じゃあ、何なんだ? と、フェリクスは思わざる得なかった。
少し考えた後に、何処かに行きたいのか? と尋ねたら「そ、それも違います! ……でも、もうそれで良いです」と意図不明の返答をされてしまう。うん、ますますわからない!
「なんだ、あれは……」
思わず、声に出てしまう。自室のボヤきのため、聞く者がいないからこそ出ていた。
時々、妙に気合いを入れて面倒なことを言ってるなと思っていた。
今日の「付き合って!」に至っては───なんで、今更そんなことを聞いてくるんだ? という感想だった。
「女はわからん……」
分かろうにもリシテアはちょっと、だいぶ面倒くさいので、フェリクスが理解するには難易度が高い……。いきなり難題を突き付けられたものだが、彼は放棄する気はなく、理解しようと考えてはいる。理解不能なことが多過ぎるが。
何のことか……と。実を言うと、リシテアの告白は2回目で成功していた!
さすがに初回の「あんたのためなら……ま、また、お菓子を作ってきても良いですよ!」といった告白は全く伝わらなかったが、偶然見てしまった見られたくない人物にあれやこれや揶揄われながら、いらないアドバイスを受けさせられて、あれが好意の表れだと知った。
それを聞いても、別に嫌ではなかった──。それから色々考えて、自分から言うのも何だしな……と過ごして、2回目の遠回しな告白で意図に気付いて承諾した。
しかし、リシテアには何にも伝わっていない!! なんと、これが2か月前のこと! 未だに彼女は悶々と悩んでいる始末!
「……まあいいか」
いやいや、よくない! よくないのだが、フェリクス自身が何がよくないのかわかってないので、手の施しようがない!
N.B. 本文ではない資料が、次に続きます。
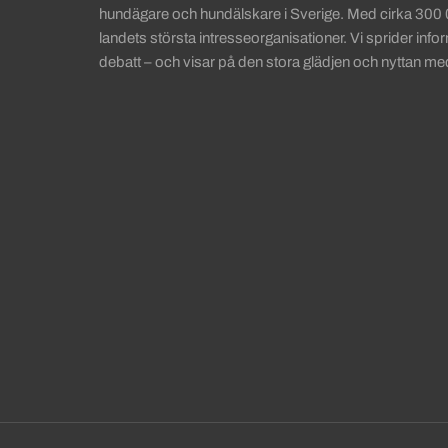
hundägare och hundälskare i Sverige. Med cirka 300
landets största intresseorganisationer. Vi sprider info
debatt – och visar på den stora glädjen och nyttan me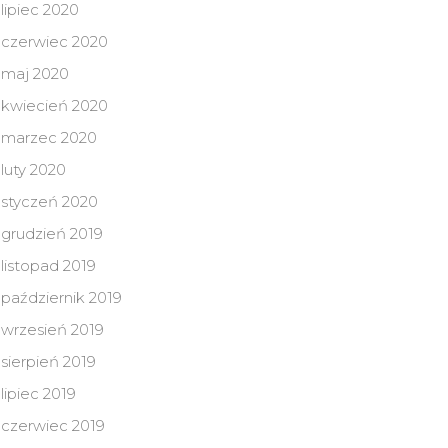
lipiec 2020
czerwiec 2020
maj 2020
kwiecień 2020
marzec 2020
luty 2020
styczeń 2020
grudzień 2019
listopad 2019
październik 2019
wrzesień 2019
sierpień 2019
lipiec 2019
czerwiec 2019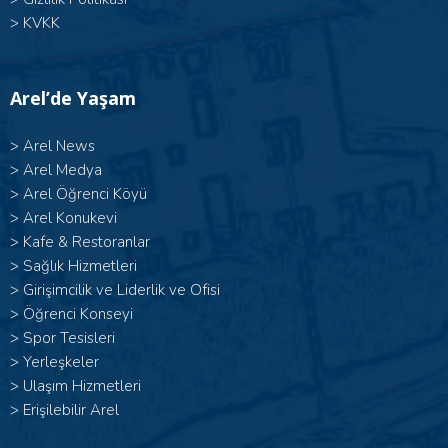
>
KVKK
Arel’de Yaşam
>
Arel News
>
Arel Medya
>
Arel Öğrenci Köyü
>
Arel Konukevi
>
Kafe & Restoranlar
>
Sağlık Hizmetleri
>
Girişimcilik ve Liderlik ve Ofisi
>
Öğrenci Konseyi
>
Spor Tesisleri
>
Yerleşkeler
>
Ulaşım Hizmetleri
>
Erişilebilir Arel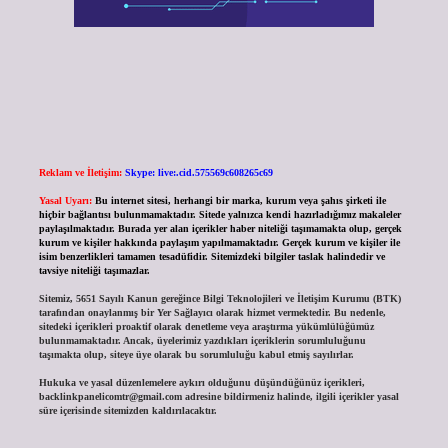
Reklam ve İletişim:
Skype: live:.cid.575569c608265c69
Yasal Uyarı:
Bu internet sitesi, herhangi bir marka, kurum veya şahıs şirketi ile
hiçbir bağlantısı bulunmamaktadır. Sitede yalnızca kendi hazırladığımız makaleler
paylaşılmaktadır. Burada yer alan içerikler haber niteliği taşımamakta olup, gerçek
kurum ve kişiler hakkında paylaşım yapılmamaktadır. Gerçek kurum ve kişiler ile
isim benzerlikleri tamamen tesadüfidir. Sitemizdeki bilgiler taslak halindedir ve
tavsiye niteliği taşımazlar.
Sitemiz, 5651 Sayılı Kanun gereğince Bilgi Teknolojileri ve İletişim Kurumu (BTK)
tarafından onaylanmış bir Yer Sağlayıcı olarak hizmet vermektedir. Bu nedenle,
sitedeki içerikleri proaktif olarak denetleme veya araştırma yükümlülüğümüz
bulunmamaktadır. Ancak, üyelerimiz yazdıkları içeriklerin sorumluluğunu
taşımakta olup, siteye üye olarak bu sorumluluğu kabul etmiş sayılırlar.
Hukuka ve yasal düzenlemelere aykırı olduğunu düşündüğünüz içerikleri,
backlinkpanelicomtr@gmail.com
adresine bildirmeniz halinde, ilgili içerikler yasal
süre içerisinde sitemizden kaldırılacaktır.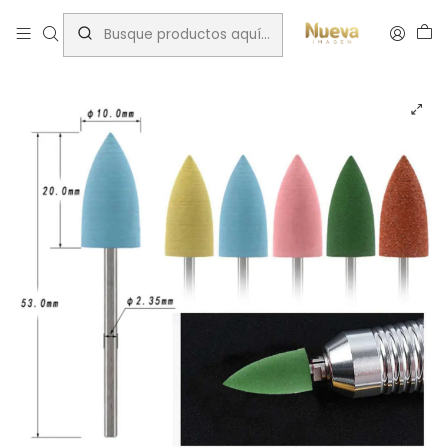
Inicio
Insumos Manicure
Fresas Torno
FRESA DE SILICONA AZUL EN PUNTA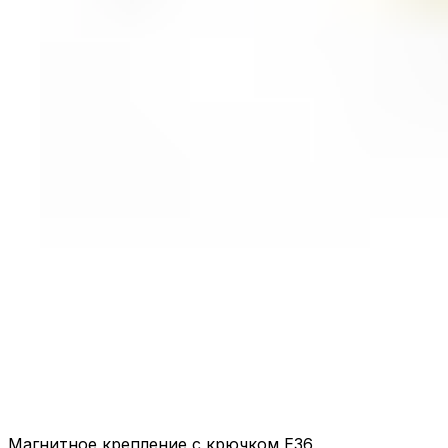
Магнитное крепление с крючком E36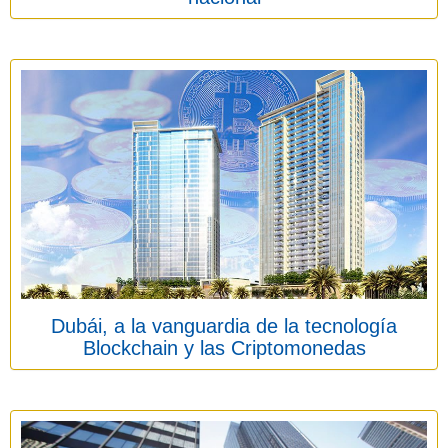
Dubái, a la vanguardia de la tecnología
Blockchain y las Criptomonedas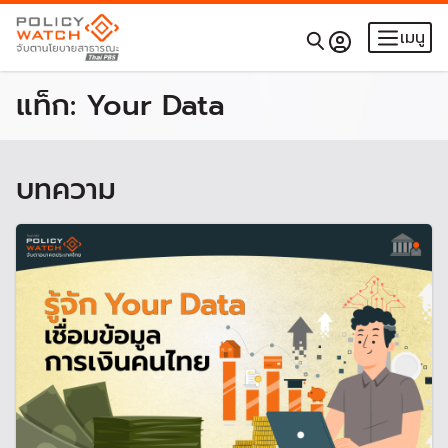
เมนู
แท็ก:
Your Data
บทความ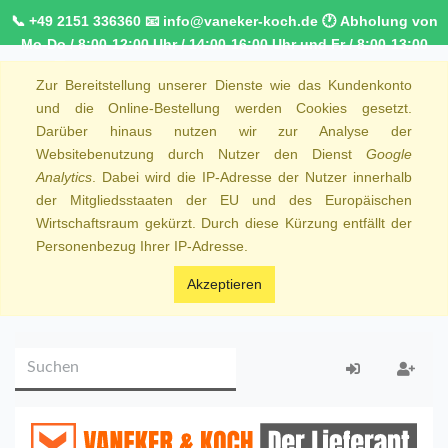
📞 +49 2151 336360 📧 info@vaneker-koch.de 🕐 Abholung von
Mo-Do / 8:00-12:00 Uhr / 14:00-16:00 Uhr und Fr / 8:00-13:00
Uhr 🚚 Kostenfreier Kurierdienst ab 1000,00€ innerhalb von
Zur Bereitstellung unserer Dienste wie das Kundenkonto
NRW 🚛 Kostenfreie Lieferung ab 250€ Bestellwert
und die Online-Bestellung werden Cookies gesetzt.
Darüber hinaus nutzen wir zur Analyse der
Websitebenutzung durch Nutzer den Dienst
Google
Analytics
. Dabei wird die IP-Adresse der Nutzer innerhalb
der Mitgliedsstaaten der EU und des Europäischen
Wirtschaftsraum gekürzt. Durch diese Kürzung entfällt der
Personenbezug Ihrer IP-Adresse.
Akzeptieren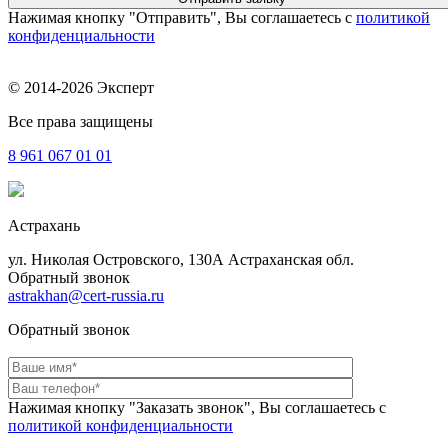
Нажимая кнопку "Отправить", Вы соглашаетесь с
политикой
конфиденциальности
© 2014-2026 Эксперт
Все права защищены
8 961
067 01 01
Астрахань
ул. Николая Островского, 130А Астраханская обл.
Обратный звонок
astrakhan@cert-russia.ru
Обратный звонок
Нажимая кнопку "Заказать звонок", Вы соглашаетесь с
политикой конфиденциальности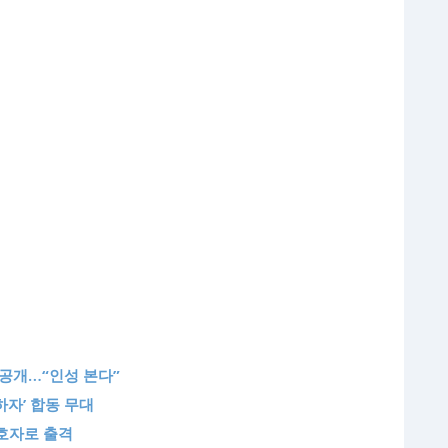
 공개…“인성 본다”
하자’ 합동 무대
보호자로 출격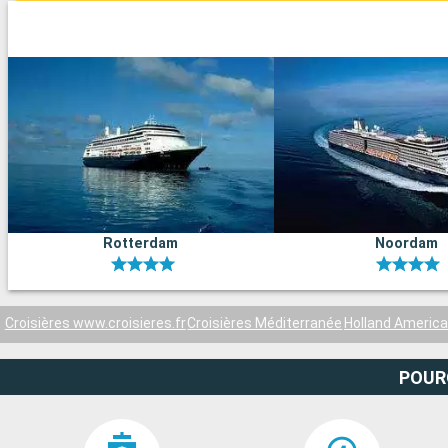
Rotterdam
Noordam
Croisières www.croisieres.fr
Croisières Méditerranée
Holland America
POUR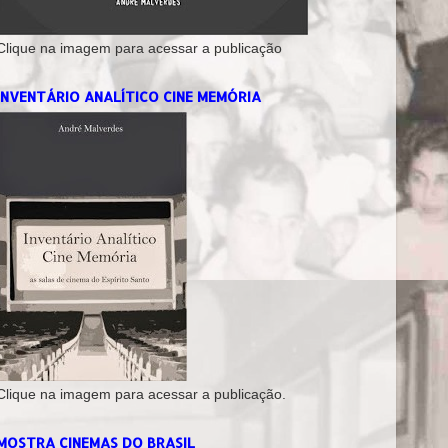
Clique na imagem para acessar a publicação
INVENTÁRIO ANALÍTICO CINE MEMÓRIA
Clique na imagem para acessar a publicação.
MOSTRA CINEMAS DO BRASIL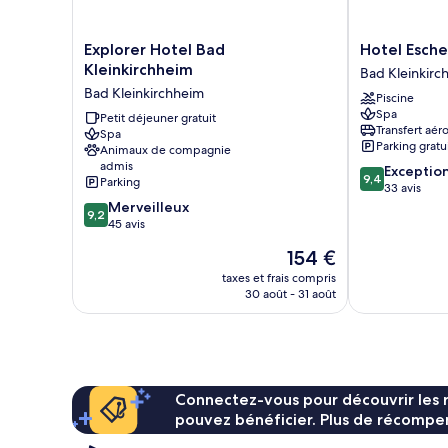
communicantes,
vue
montagne
Explorer
Hotel
Explorer Hotel Bad
Hotel Esch
Hotel
Eschenhof
Kleinkirchheim
Bad Kleinkirc
Bad
Bad
Bad Kleinkirchheim
Piscine
Kleinkirchheim
Kleinkirchhei
Spa
Bad
Petit déjeuner gratuit
Transfert aér
Spa
Kleinkirchheim
Parking gratu
Animaux de compagnie
admis
9.4
Exceptio
9,4
Parking
sur
33 avis
9.2
10,
Merveilleux
9,2
sur
Exceptionnel,
45 avis
10,
33 avis
Le
154 €
Merveilleux,
nouveau
45 avis
taxes et frais compris
prix
30 août - 31 août
est
de
154 €
Connectez-vous pour découvrir les 
pouvez bénéficier. Plus de récompen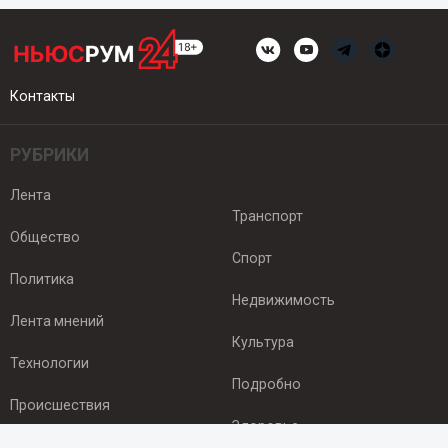
Контакты
РУБРИКИ
Лента
Транспорт
Общество
Спорт
Политика
Недвижимость
Лента мнений
Культура
Технологии
Подробно
Происшествия
Здоровье
Экономика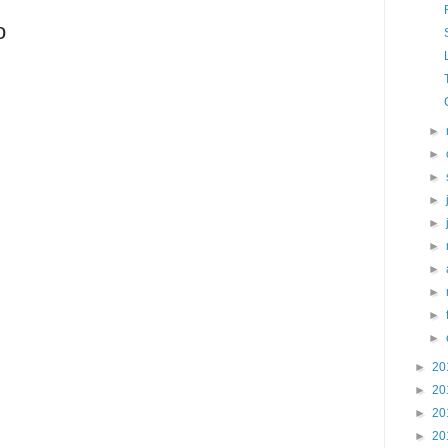
o
►
►
►
►
►
►
►
►
►
►
►
20
►
20
►
20
►
20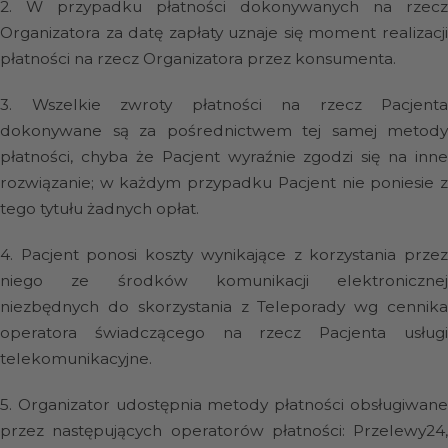
2.
W przypadku płatności dokonywanych na rzecz
Organizatora za datę zapłaty uznaje się moment realizacji
płatności na rzecz Organizatora przez konsumenta.
3.
Wszelkie zwroty płatności na rzecz Pacjenta
dokonywane są za pośrednictwem tej samej metody
płatności, chyba że Pacjent wyraźnie zgodzi się na inne
rozwiązanie; w każdym przypadku Pacjent nie poniesie z
tego tytułu żadnych opłat.
4.
Pacjent ponosi koszty wynikające z korzystania prze
niego ze środków komunikacji elektronicznej
niezbędnych do skorzystania z Teleporady wg cennika
operatora świadczącego na rzecz Pacjenta usługi
telekomunikacyjne.
5.
Organizator udostępnia metody płatności obsługiwan
przez następujących operatorów płatności: Przelewy24,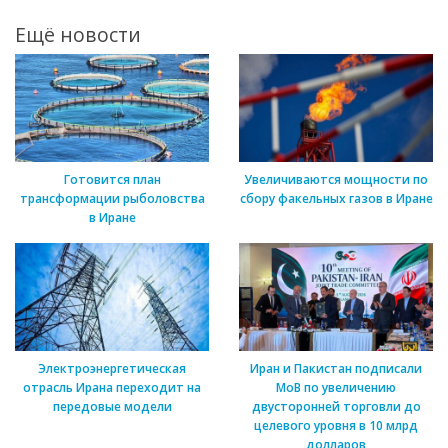
Ещё новости
Готовится план
Увеличиваются мощности по
трансформации рыболовства
сбору факельных газов в Иране
в Иране
Электроэнергетическая
Иран и Пакистан подписали
отрасль Ирана переходит на
МоВ по увеличению
передовые модели
двусторонней торговли до
целевого уровня в 10 млрд
долларов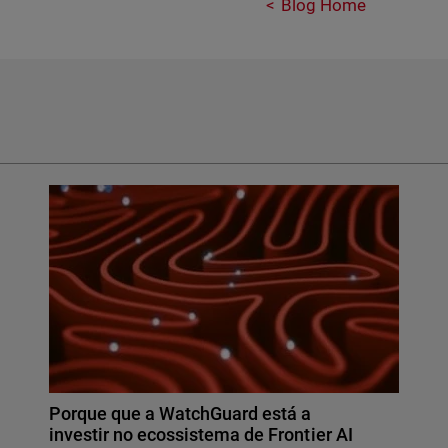
Blog Home
Porque que a WatchGuard está a
investir no ecossistema de Frontier AI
それに、ちょいちょいリシテアが気合い入れて何か言っては喚いたり、落ち込んだり、照れたりする様は楽しんでいた。コロコロ変わる表情は面白…、魅力的だったから!
結局、本日も進展なしとなる。
進展しないが、既に目標が達成されてると知らぬまま、彼女は頭を抱えて次の作戦を練っていく。
「映画に行って雰囲気作りとか! ……恋愛物興味ないですね。わたしもそれほどですし。遊園地……カラオケ……んー、ないですね。無難に水族館でしょうか?」
おすすめで、且つ自分が行きたい場所を調べて、今日も励む。
真相を知るのはいつになるのやら……。